(Source data)
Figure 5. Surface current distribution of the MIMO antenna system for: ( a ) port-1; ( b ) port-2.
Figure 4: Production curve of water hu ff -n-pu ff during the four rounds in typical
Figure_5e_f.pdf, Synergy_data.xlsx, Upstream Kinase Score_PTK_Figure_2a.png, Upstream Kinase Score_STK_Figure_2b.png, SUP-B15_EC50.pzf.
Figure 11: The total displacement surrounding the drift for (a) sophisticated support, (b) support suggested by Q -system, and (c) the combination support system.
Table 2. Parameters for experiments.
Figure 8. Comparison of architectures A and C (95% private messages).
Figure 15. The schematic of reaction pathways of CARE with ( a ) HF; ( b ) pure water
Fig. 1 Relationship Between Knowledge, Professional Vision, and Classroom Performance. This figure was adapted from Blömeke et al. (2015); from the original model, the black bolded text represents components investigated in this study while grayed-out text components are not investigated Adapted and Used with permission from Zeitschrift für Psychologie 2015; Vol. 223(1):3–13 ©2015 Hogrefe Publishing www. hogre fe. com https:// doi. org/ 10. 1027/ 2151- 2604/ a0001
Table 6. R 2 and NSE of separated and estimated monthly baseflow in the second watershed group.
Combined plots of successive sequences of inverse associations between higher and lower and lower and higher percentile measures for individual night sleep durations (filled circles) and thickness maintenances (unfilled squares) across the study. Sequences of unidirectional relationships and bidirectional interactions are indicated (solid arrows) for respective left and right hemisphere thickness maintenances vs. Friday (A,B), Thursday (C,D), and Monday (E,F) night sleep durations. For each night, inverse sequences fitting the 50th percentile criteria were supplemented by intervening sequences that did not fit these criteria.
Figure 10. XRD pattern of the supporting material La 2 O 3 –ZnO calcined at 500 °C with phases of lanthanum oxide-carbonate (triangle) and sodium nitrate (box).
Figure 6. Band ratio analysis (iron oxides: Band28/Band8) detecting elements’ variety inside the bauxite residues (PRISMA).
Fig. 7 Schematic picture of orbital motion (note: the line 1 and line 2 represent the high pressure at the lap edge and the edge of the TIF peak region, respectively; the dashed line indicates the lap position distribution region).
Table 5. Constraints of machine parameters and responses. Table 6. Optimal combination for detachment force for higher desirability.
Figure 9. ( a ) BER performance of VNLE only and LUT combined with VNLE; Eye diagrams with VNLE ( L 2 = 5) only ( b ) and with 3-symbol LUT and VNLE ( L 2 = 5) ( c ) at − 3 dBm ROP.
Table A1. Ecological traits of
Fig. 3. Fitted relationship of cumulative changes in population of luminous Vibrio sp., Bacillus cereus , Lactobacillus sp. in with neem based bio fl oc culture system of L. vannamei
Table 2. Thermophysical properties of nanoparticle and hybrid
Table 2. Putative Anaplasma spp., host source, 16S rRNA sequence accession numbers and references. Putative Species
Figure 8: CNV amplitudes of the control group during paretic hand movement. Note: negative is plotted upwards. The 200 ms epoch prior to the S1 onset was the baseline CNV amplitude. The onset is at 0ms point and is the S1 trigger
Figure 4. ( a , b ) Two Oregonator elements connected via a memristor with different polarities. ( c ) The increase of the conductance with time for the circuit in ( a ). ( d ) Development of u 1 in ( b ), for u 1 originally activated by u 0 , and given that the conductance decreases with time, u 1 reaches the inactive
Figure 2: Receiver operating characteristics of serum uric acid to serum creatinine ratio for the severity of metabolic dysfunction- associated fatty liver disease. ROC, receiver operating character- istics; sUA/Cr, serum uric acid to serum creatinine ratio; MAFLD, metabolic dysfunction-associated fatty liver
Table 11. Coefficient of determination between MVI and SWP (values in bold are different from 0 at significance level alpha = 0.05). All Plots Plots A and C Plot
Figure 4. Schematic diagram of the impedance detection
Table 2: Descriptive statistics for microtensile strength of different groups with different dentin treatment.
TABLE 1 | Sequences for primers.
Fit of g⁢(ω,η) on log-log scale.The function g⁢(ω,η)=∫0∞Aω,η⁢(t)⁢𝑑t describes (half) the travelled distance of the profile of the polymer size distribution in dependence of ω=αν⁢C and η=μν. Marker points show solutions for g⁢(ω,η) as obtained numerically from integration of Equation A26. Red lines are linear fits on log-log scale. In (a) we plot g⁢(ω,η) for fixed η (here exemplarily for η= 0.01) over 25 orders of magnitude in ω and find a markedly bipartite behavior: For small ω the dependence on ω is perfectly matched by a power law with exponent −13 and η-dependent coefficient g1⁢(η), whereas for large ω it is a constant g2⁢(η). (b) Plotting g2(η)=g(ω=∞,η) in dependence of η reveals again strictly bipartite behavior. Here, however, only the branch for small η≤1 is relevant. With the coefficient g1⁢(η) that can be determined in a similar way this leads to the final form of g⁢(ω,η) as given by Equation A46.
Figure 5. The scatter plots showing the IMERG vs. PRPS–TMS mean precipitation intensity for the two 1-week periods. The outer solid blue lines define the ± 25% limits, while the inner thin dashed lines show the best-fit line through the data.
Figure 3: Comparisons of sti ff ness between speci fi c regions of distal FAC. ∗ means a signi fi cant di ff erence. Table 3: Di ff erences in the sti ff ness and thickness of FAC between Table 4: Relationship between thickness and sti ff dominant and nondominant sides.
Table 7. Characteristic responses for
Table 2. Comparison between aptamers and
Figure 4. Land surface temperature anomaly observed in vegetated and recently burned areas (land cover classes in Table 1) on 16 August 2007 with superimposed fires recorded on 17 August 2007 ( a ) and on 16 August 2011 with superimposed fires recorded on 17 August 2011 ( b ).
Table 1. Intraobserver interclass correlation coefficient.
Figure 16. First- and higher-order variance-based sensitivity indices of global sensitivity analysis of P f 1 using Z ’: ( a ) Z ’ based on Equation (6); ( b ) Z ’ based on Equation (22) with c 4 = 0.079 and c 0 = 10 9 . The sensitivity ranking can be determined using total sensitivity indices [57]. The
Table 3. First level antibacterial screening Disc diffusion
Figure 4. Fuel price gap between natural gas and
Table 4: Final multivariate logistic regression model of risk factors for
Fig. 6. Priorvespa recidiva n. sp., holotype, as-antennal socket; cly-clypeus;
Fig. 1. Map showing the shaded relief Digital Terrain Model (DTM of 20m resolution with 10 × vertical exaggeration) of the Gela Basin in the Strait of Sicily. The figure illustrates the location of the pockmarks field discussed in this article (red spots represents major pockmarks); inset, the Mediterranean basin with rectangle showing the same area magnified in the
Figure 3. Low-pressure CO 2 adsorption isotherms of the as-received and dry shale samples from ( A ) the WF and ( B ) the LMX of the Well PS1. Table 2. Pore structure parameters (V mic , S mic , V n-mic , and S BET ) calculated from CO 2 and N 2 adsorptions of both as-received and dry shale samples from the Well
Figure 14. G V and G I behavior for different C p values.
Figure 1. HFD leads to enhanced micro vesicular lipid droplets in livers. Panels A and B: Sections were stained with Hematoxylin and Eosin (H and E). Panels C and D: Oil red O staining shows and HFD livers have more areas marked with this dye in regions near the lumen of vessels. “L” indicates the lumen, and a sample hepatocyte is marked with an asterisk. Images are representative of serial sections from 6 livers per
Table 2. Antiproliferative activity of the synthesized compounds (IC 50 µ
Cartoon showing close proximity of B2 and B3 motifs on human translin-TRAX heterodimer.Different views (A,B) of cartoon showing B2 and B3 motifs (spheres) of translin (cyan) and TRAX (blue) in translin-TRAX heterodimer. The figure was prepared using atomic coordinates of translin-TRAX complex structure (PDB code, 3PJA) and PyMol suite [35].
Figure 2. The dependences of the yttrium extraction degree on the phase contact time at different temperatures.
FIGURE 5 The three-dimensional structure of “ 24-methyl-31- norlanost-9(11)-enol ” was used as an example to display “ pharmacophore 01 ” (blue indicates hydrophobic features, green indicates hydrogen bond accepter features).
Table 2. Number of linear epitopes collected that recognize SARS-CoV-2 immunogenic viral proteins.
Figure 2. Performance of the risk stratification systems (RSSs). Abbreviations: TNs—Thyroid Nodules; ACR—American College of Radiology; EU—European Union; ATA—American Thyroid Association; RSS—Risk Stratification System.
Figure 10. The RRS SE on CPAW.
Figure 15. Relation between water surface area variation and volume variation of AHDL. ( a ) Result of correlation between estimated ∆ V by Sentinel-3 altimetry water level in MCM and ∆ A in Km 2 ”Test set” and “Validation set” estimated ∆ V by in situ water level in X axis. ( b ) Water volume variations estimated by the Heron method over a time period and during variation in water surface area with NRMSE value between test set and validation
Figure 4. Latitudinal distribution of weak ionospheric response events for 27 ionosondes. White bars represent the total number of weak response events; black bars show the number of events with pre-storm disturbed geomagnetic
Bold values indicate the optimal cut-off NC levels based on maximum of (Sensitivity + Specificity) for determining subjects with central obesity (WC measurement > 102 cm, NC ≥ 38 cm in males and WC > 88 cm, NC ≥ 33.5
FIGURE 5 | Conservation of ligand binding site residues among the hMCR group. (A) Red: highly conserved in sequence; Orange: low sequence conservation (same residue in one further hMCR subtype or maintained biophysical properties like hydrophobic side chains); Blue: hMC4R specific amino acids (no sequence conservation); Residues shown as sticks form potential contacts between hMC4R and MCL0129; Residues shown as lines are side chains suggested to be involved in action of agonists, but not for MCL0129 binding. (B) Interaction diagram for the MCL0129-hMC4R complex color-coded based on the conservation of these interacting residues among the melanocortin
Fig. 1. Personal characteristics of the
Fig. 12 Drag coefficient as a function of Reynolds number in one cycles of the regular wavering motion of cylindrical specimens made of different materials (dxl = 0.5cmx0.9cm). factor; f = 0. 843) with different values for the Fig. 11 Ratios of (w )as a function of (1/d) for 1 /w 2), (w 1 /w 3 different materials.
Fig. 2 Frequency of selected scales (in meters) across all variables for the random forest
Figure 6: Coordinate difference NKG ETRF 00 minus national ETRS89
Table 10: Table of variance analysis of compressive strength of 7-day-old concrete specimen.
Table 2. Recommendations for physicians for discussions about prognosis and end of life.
(End Source data)
→ Problem to work on: Reproduce the entries above exactly, starting at their first line and finishing with the line that contains "Figure 10. XRD".

→ Answer section:
Figure 5. Surface current distribution of the MIMO antenna system for: ( a ) port-1; ( b ) port-2.
Figure 4: Production curve of water hu ff -n-pu ff during the four rounds in typical
Figure_5e_f.pdf, Synergy_data.xlsx, Upstream Kinase Score_PTK_Figure_2a.png, Upstream Kinase Score_STK_Figure_2b.png, SUP-B15_EC50.pzf.
Figure 11: The total displacement surrounding the drift for (a) sophisticated support, (b) support suggested by Q -system, and (c) the combination support system.
Table 2. Parameters for experiments.
Figure 8. Comparison of architectures A and C (95% private messages).
Figure 15. The schematic of reaction pathways of CARE with ( a ) HF; ( b ) pure water
Fig. 1 Relationship Between Knowledge, Professional Vision, and Classroom Performance. This figure was adapted from Blömeke et al. (2015); from the original model, the black bolded text represents components investigated in this study while grayed-out text components are not investigated Adapted and Used with permission from Zeitschrift für Psychologie 2015; Vol. 223(1):3–13 ©2015 Hogrefe Publishing www. hogre fe. com https:// doi. org/ 10. 1027/ 2151- 2604/ a0001
Table 6. R 2 and NSE of separated and estimated monthly baseflow in the second watershed group.
Combined plots of successive sequences of inverse associations between higher and lower and lower and higher percentile measures for individual night sleep durations (filled circles) and thickness maintenances (unfilled squares) across the study. Sequences of unidirectional relationships and bidirectional interactions are indicated (solid arrows) for respective left and right hemisphere thickness maintenances vs. Friday (A,B), Thursday (C,D), and Monday (E,F) night sleep durations. For each night, inverse sequences fitting the 50th percentile criteria were supplemented by intervening sequences that did not fit these criteria.
Figure 10. XRD pattern of the supporting material La 2 O 3 –ZnO calcined at 500 °C with phases of lanthanum oxide-carbonate (triangle) and sodium nitrate (box).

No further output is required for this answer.